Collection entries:
--- begin ---

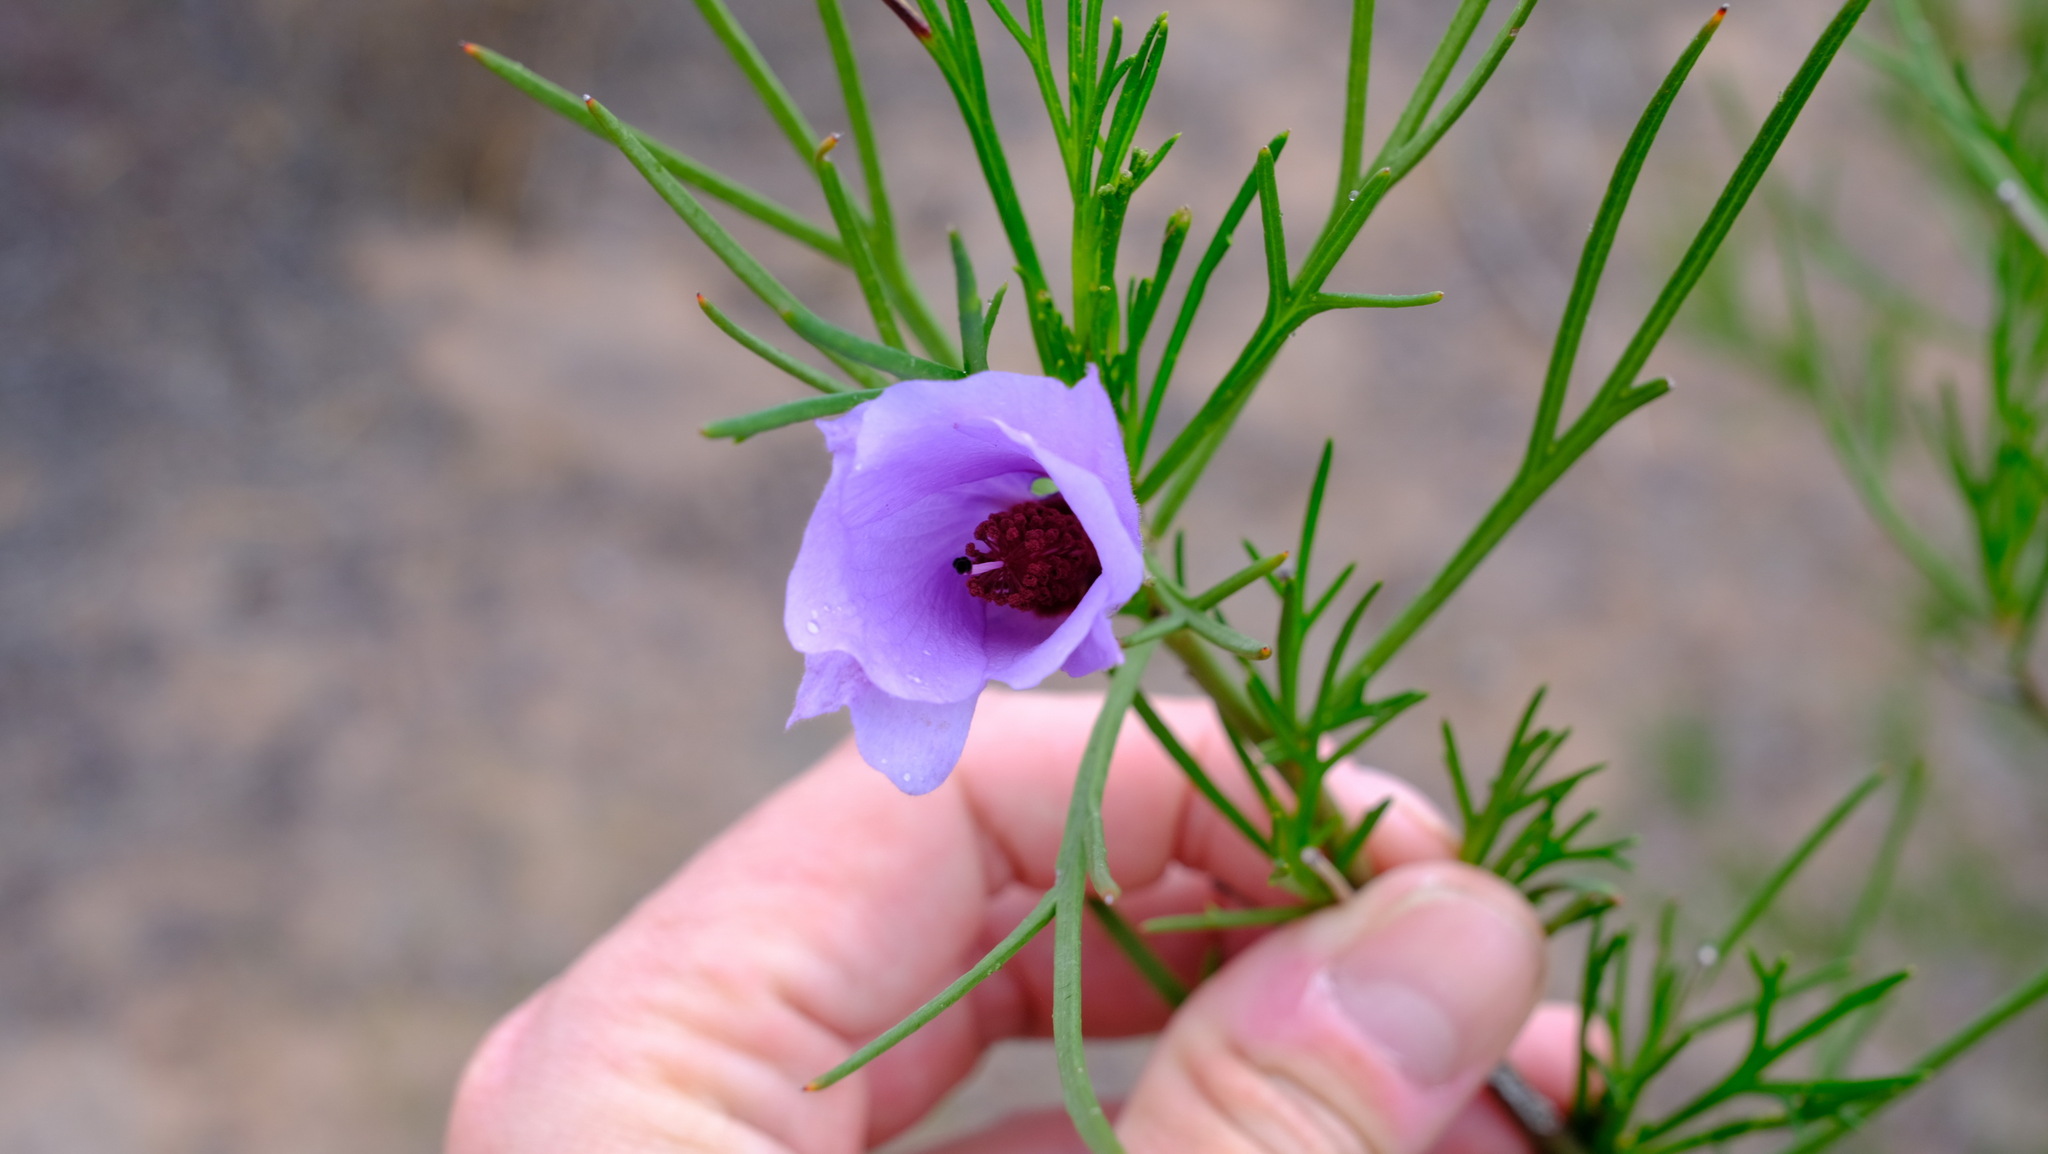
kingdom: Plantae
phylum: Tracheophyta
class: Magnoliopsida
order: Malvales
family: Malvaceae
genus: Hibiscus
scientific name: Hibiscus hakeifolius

--- end ---

TASK OBJECTIVE: Set down every line of the material above word for word, leaving out the pictures.

SOLUTION TO THIS PROBLEM:
kingdom: Plantae
phylum: Tracheophyta
class: Magnoliopsida
order: Malvales
family: Malvaceae
genus: Hibiscus
scientific name: Hibiscus hakeifolius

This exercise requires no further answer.